Au passage, un petit mot de Marcel Magnenat.

1947, première date pour se situer ; ils étaient alors adolescents lorsqu’ils ont vu les rues du village se goudronner. C’est donc sur terre battue qu’ils ont auparavant mené les vaches, joué aux gnus, porté du bois, fait les commissions aux trois épiceries du village. C’est dans les bois environnants qu’ils ont fait des cabanes, joué aux indiens et notamment fait la guerre à ceux de Bofflens. Etonnamment, pas de ballons, donc pas de foot. C’est en longeant les rues du village qu’ils ont entendu les chars à cercle écrasant les cailloux, le charron travaillant le bois de ses roues, le maréchal-ferrant tapant sur son enclume, le beuglement des vaches dans les étables, les discussions des femmes emmenant leur linge au lavoir ou encore celui de deux hommes quittant bruyamment l’un des trois bistrots. Ils ont vu le battoir, le pressoir, la scierie ou encore la forge mus par la force de l’eau du Nozon.

Ils avaient, en-dehors de tout ça, d’autres occasions de passer leur temps. Ils étaient notamment appelés à chasser les « carcailles » ou hannetons. On tendait un fleurier sous l’arbre et on gaulait les branches pour les y faire tomber. On les vendait comme les escargots qu’on apportait au père de Georges Golaz. Jacques Benoit les amenait pour les vendre à 20 centimes le kilo. Georges se rappelle avoir vu sa cave envahie de gastéropodes en attente de livraison à Vallorbe. Au passage, le père faisait partie des dix-huit : il avait en effet dix-sept frères et soeurs !

Réalités de la vie

Mais ils n’avaient pas que ça à faire, car la vie de gosse était dure. Beaucoup étaient garçons de ferme, ce qui voulait dire ouvriers à très bon compte et sans reconnaissance souvent pour le travail accompli. Certains ont d’ailleurs passé une jeunesse bien terne suite à l’exploitation dont ils ont été les victimes. Les travaux de la ferme les attendaient et l’école était organisée autour de l’activité paysanne : les vacances notamment pour les moissons, les foins ou la garde les vaches. Depuis un certain âge, les garçons avaient congé l’après-midi pour s’acquitter de leurs tâches.

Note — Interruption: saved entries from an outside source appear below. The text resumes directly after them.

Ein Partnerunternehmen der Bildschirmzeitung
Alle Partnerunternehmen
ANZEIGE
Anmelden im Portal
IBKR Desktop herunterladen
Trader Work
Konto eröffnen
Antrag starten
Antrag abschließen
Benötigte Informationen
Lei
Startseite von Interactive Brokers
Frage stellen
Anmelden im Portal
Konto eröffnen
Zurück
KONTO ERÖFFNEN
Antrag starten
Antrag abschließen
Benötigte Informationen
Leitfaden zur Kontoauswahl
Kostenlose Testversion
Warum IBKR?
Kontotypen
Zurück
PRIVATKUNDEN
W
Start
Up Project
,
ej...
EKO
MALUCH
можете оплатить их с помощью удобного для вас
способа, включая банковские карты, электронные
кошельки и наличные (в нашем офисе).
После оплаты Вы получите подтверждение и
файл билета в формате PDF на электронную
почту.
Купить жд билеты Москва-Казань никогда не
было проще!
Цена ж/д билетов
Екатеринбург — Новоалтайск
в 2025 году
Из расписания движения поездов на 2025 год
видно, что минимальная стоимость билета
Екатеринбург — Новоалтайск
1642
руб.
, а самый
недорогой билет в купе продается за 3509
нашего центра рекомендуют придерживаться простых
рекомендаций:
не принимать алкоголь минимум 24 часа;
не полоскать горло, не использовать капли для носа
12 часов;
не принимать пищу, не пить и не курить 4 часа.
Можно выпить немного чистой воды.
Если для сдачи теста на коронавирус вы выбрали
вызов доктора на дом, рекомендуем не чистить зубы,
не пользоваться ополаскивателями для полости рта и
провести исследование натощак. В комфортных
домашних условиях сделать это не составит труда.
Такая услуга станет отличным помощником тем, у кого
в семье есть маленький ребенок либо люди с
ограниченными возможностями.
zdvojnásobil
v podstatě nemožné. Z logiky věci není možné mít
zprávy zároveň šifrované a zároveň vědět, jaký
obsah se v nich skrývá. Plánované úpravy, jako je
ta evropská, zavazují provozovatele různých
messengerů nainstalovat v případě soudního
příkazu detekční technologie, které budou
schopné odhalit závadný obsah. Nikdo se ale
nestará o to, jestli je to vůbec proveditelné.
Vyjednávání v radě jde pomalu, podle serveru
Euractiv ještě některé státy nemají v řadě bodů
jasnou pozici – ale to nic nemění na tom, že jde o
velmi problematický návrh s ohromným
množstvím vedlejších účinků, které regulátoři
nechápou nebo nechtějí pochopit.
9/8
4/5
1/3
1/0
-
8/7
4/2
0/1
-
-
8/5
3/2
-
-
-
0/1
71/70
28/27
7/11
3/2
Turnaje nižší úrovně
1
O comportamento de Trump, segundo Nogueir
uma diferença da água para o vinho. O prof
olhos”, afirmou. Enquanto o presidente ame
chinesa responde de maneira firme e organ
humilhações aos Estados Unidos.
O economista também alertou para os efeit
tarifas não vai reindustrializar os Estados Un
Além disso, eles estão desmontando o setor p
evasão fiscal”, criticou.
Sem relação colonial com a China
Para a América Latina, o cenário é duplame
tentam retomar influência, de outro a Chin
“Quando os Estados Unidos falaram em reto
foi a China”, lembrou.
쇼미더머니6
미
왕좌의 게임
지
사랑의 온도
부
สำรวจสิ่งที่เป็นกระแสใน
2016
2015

Il y avait trente élèves par classe, les grands aidant les petits. Le maître enseignant n’était alors pas un tendre ; il menait les choses à la baguette et dans le sens premier des choses. C’est les élèves eux-mêmes qui devaient les lui couper dans les noisetiers environnants. Il en avait une réserve au galetas du collège, réserve qui disparaissait régulièrement par le concours des élèves les plus entreprenants. Deux d’entre eux ont d’ailleurs pris la porte sur ordre du maître et non pas de la manière imagée comme il le pensait. Il a connu aussi la caisse à bois comme d’autres maîtres de cette époque. Ces enfants ont été de ceux qui sont allés chercher des cigarettes, chewing-gums et barres de chocolat quand les trains amenaient des soldats américains à la gare pendant la guerre. Ils ont aussi vu un avion militaire suisse atterrir dans un champ près du village.

Autres réminiscences.

Les quatre du jour ont vécu l’apparition du premier téléphone qui était à la poste, de la première télé et de la première voiture qui furent achetées notamment par Michel Paltani. Il faut dire aussi que Croy était un centre s’activités régional grâce à la gare vers laquelle convergeaient moultes marchandises comme d’énormes cubes de glace qui arrivaient dégoulinant sur la route depuis le lac de Joux, la liaison CFF par le Day n’étant pas encore faite. Une liaison par le rail entre le Pont et Croy passant par Vaulion avait même été projetée puis abandonnée.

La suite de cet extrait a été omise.